Well, friends, I did it!
I finally managed to graduate with my master's degree! I feel like I've let this blog go to the wayside while I finished up both my second year of teaching and the coursework and paper writing required to finish up.
My parents flew out for graduation, my husband and I both took a full day off of work, and my brother drove up to see it straight after work. It was truly a wonderful day and a great endpoint to this chapter of my academic career.
This time graduating was not a big scary cliff I was pushed over, landing squarely and painfully into the real world - I was already entrenched in it and graduation was a refining process. I improved my teaching practice through reflection, writing, and study. I learned how to better communicate and build relationships with people in my academic program. I learned, most of all, how to write the best ever "Can I get coffee with you and pick your brain" email...and I made it a point to use it and seek out wise people who are walking the paths I would like to walk.
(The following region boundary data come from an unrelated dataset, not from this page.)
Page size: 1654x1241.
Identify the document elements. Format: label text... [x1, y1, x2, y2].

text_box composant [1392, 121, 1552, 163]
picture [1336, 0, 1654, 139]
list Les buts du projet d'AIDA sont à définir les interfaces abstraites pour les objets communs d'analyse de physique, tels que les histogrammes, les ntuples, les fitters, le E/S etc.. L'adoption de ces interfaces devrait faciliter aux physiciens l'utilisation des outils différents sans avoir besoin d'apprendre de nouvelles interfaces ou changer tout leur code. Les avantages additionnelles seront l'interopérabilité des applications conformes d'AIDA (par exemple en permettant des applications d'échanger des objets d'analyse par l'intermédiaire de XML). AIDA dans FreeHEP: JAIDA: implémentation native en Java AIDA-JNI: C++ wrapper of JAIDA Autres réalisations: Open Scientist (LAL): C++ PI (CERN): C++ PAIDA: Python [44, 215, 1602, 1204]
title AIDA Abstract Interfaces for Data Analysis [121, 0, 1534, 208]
I think age also has a part in that - the difference between 22 and 28, though only six years between, is staggering. I know who I am now, I've had full time jobs in two career trajectories, I've spent time really contemplating what it is I want and who I want to be. My relationship with my husband has evened out through time and refinement and work. I've moved to Colorado and made a life here. I'm beginning to dig in, do work, and stick around long enough to see the work come to fruition.
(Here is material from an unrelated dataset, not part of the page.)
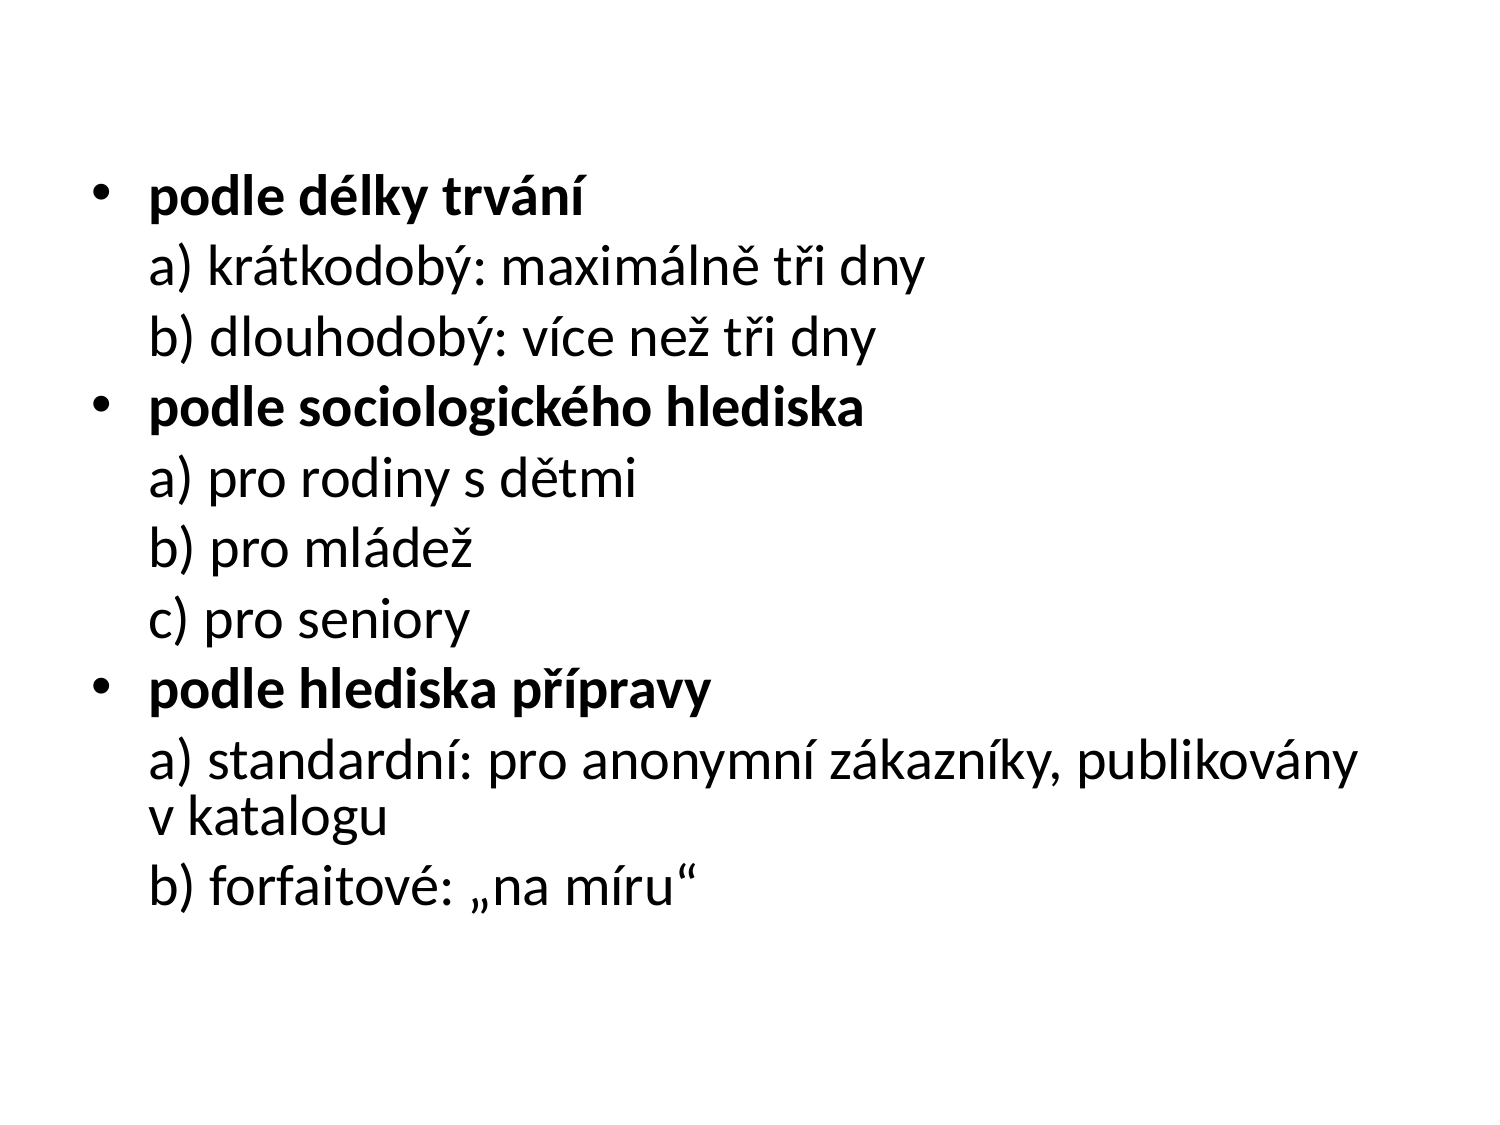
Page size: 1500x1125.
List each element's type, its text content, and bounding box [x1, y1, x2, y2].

Life settles as you get older, and not in the way that everyone here in Colorado is always railing against, that painful token house in the suburbs, a car payment, and all the accessories. Settling doesn't mean you no longer travel or write off the idea of selling everything and backpacking the world if that's what your heart is set on. It doesn't mean you hang up your guitar or platform wedges or never take your bike out except on the weekends. Settling doesn't mean you accept what you've been given as all there is or stop trying to become a better person, or stop learning.
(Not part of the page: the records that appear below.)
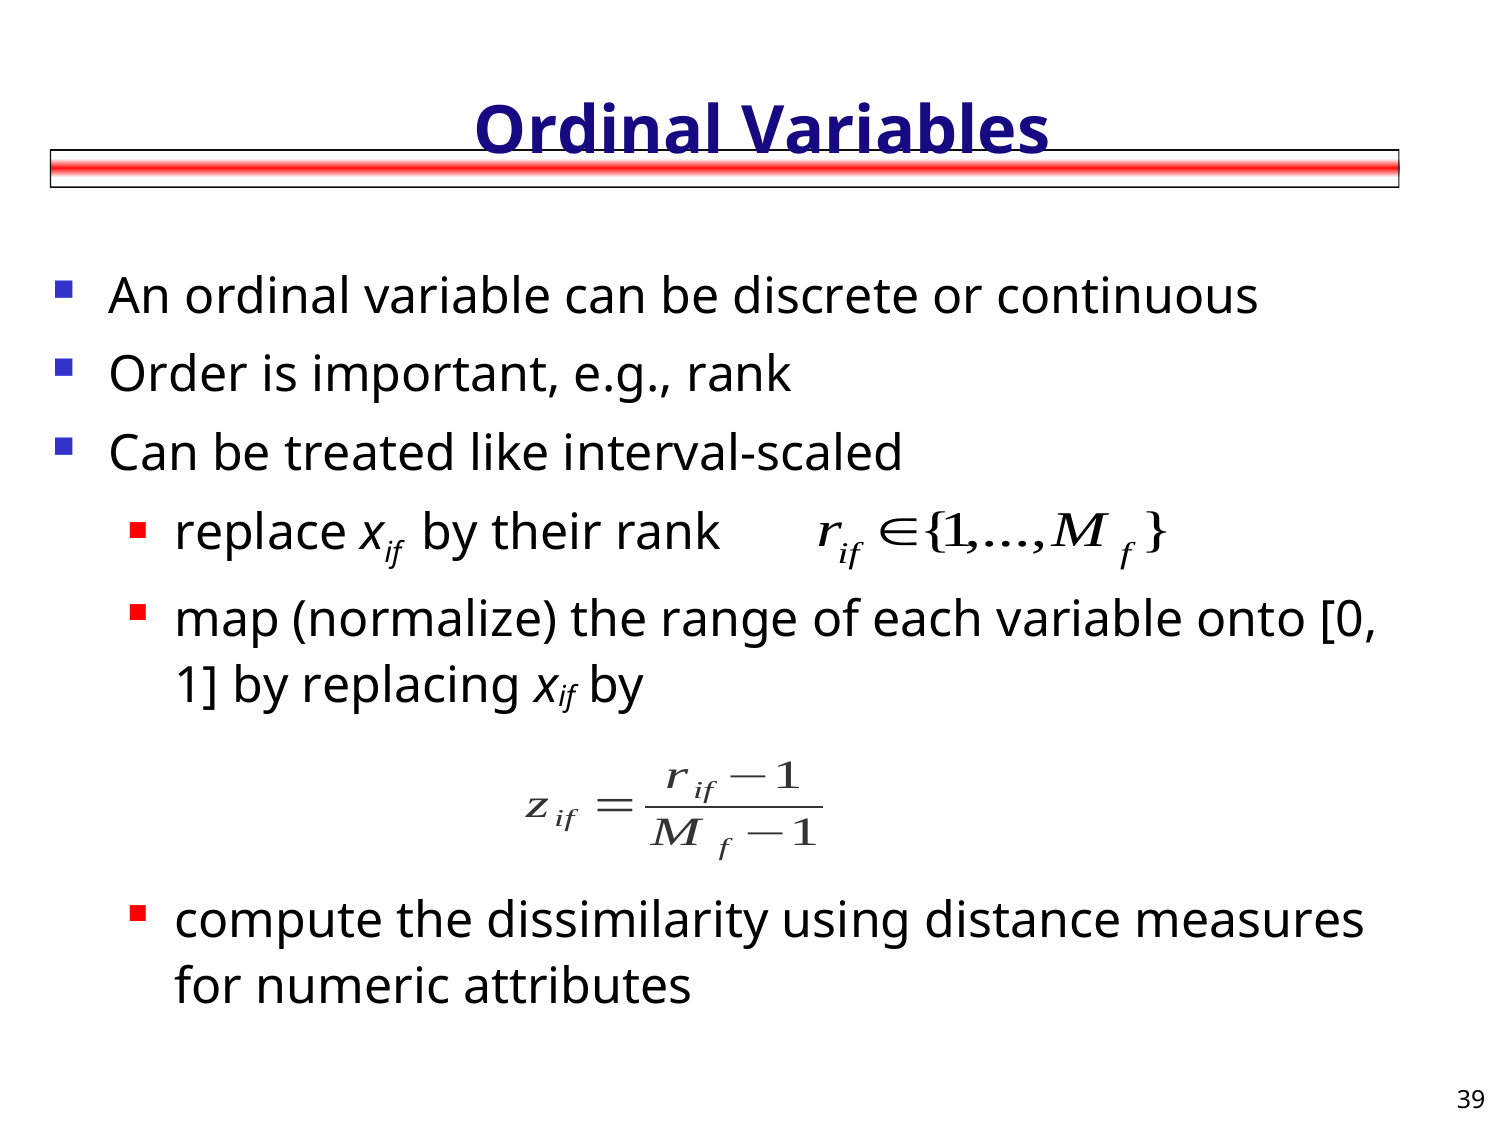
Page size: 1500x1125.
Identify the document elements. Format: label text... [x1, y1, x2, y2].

title Ordinal Variables [224, 74, 1300, 179]
list An ordinal variable can be discrete or continuous Order is important, e.g., rank Can be treated like interval-scaled replace xif by their rank map (normalize) the range of each variable onto [0, 1] by replacing xif by compute the dissimilarity using distance measures for numeric attributes [37, 249, 1425, 1040]
chart [810, 504, 1174, 577]
chart [511, 752, 841, 861]
text_box <number> [1187, 1062, 1500, 1125]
It is more about coming to terms with who you are as a person. Maybe self acceptance is a good way to define my version of settling. You make peace with the size of your hips and thighs or nose or the way you look in skinny jeans. You begin to cope with the fact that you always will be or never will be a morning person and your best work is done late at night or first thing and you begin to set aside time during that hours for your passion projects. You begin to toss some of the clothes that were purchased in fits of craziness and create a more cohesive wardrobe that makes putting together work outfits a whole lot easier and a lot less time consuming. You learn to say no when you're overbooked and yes when you're excited about a project. You begin to invest your time in long term ideas and projects, no matter where you are in life.